__What is expected__
Go through the material and return every line that contains the string "round".

__Exercise data__
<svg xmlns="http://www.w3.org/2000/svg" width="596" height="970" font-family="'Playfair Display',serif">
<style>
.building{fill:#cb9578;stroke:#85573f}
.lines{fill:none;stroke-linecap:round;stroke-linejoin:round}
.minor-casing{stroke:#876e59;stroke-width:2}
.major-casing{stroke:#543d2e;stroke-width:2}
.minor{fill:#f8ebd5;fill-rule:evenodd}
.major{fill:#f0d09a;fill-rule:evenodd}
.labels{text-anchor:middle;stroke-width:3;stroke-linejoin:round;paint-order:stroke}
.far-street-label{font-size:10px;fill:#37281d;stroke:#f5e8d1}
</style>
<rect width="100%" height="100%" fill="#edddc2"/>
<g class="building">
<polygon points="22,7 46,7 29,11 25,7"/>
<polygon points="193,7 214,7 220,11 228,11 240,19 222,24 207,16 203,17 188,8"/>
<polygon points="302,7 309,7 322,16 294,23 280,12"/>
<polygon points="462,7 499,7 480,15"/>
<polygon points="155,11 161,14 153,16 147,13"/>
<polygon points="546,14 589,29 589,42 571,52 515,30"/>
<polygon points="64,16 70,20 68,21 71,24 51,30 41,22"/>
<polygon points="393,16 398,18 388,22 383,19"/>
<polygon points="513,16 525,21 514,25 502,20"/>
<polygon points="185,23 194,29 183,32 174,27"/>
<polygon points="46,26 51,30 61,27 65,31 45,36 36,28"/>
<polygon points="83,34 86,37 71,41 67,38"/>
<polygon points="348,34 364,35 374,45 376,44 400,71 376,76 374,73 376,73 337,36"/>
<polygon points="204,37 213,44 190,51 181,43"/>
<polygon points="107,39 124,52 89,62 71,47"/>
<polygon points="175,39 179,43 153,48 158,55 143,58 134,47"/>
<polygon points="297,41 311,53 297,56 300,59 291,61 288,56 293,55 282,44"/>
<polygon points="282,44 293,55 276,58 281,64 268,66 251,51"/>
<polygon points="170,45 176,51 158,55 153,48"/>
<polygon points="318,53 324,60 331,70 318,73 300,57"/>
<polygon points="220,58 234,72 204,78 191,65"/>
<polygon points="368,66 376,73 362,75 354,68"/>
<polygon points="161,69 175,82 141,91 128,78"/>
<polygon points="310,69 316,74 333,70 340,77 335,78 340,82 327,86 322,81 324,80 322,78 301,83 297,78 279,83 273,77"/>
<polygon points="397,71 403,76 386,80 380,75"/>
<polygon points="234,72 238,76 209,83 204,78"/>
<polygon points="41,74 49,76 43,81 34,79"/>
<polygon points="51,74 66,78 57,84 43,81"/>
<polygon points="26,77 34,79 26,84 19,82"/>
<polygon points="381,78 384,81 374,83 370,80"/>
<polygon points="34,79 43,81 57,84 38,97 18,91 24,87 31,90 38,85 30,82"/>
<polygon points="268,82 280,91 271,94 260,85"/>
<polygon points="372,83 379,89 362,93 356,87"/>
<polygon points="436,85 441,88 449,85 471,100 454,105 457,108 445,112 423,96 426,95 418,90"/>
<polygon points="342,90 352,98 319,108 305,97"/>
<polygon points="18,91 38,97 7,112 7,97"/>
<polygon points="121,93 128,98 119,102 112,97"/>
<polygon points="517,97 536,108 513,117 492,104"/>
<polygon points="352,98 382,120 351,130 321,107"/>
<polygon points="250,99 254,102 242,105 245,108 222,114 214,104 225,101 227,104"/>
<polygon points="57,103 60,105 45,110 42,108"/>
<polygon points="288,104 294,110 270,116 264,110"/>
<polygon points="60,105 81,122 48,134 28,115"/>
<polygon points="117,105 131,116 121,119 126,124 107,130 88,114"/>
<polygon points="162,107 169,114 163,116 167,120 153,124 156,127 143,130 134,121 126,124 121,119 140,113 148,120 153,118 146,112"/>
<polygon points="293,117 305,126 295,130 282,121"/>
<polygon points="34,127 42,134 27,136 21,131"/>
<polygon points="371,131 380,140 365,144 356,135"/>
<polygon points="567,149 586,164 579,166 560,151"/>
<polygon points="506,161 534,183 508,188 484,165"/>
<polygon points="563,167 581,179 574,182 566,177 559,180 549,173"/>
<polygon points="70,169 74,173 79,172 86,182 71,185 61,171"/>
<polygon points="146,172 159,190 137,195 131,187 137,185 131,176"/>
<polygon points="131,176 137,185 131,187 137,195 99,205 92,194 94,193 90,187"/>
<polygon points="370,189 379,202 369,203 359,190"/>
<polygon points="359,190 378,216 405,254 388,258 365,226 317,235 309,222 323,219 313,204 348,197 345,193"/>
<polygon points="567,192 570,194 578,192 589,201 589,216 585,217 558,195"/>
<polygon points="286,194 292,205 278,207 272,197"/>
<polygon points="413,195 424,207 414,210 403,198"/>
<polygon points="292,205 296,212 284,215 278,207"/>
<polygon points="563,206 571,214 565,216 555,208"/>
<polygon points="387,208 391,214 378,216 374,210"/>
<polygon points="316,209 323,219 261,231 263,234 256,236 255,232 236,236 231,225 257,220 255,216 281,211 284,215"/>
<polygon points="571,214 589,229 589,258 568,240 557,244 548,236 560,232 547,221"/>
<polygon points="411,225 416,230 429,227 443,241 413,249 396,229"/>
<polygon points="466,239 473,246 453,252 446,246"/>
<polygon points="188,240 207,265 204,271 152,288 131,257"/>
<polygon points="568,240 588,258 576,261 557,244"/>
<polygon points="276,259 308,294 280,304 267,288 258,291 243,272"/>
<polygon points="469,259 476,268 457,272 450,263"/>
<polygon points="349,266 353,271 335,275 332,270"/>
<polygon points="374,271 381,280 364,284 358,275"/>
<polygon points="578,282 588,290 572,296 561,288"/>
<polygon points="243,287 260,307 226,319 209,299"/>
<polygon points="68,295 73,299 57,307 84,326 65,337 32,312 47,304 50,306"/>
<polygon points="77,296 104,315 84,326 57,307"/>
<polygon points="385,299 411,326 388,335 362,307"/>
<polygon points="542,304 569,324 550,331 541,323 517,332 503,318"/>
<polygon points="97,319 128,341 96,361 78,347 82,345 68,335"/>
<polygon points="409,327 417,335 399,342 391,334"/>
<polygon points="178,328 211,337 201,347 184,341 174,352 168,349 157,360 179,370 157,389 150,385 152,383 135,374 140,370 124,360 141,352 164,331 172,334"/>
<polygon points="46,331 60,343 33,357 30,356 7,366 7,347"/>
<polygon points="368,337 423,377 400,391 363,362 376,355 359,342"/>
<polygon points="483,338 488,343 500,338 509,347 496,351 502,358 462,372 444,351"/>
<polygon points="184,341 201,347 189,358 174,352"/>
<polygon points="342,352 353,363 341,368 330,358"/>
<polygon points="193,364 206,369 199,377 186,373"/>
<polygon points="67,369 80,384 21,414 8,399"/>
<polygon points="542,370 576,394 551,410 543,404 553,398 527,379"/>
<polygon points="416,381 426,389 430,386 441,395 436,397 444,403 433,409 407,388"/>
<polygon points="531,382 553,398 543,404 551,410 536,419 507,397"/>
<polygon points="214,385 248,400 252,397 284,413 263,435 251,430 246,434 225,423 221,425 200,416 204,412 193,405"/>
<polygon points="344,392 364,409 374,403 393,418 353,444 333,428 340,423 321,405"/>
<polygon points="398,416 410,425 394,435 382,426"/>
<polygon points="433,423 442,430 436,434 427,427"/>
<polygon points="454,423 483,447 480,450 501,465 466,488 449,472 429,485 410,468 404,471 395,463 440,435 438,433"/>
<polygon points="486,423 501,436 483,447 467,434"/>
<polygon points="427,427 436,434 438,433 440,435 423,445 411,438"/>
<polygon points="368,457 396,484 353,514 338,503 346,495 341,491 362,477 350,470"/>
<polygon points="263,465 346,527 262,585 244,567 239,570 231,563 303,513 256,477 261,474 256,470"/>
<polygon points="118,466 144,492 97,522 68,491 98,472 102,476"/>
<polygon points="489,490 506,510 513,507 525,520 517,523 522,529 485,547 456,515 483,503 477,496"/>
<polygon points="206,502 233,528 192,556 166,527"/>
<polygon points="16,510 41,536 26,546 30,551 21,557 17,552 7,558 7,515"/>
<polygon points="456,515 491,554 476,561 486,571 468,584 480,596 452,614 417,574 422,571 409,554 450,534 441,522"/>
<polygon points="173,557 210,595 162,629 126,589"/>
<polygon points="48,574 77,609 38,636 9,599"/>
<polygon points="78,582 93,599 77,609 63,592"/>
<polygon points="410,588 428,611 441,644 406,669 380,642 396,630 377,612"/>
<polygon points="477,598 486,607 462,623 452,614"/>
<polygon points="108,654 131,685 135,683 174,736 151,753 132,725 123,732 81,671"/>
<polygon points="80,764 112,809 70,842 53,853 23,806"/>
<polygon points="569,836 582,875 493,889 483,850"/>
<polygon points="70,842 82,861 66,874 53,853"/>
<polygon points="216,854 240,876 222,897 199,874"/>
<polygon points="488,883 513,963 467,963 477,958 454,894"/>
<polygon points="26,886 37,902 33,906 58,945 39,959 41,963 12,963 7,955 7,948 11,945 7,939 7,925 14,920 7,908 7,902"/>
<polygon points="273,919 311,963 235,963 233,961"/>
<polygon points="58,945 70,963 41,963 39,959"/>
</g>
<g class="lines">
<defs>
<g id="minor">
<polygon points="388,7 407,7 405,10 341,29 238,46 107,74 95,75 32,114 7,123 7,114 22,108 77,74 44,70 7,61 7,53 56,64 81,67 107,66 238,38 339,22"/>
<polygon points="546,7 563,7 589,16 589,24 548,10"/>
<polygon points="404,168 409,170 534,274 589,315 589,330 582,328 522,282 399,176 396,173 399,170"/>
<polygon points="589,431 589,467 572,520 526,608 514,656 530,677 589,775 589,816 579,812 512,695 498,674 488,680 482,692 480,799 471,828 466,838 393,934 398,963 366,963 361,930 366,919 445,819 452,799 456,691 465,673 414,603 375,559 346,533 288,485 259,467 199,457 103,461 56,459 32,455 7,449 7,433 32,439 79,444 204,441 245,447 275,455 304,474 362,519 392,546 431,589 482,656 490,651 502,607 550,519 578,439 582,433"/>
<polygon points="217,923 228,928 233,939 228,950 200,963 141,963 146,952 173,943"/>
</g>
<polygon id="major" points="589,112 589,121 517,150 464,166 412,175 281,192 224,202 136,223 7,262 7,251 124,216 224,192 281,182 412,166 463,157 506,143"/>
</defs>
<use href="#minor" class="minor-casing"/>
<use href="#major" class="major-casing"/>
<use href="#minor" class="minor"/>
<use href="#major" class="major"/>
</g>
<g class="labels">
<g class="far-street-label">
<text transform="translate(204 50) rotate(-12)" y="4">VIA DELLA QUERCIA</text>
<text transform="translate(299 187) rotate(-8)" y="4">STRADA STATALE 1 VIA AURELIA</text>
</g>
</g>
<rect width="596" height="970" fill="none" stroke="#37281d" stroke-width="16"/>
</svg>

__Problem solution__
.lines{fill:none;stroke-linecap:round;stroke-linejoin:round}
.labels{text-anchor:middle;stroke-width:3;stroke-linejoin:round;paint-order:stroke}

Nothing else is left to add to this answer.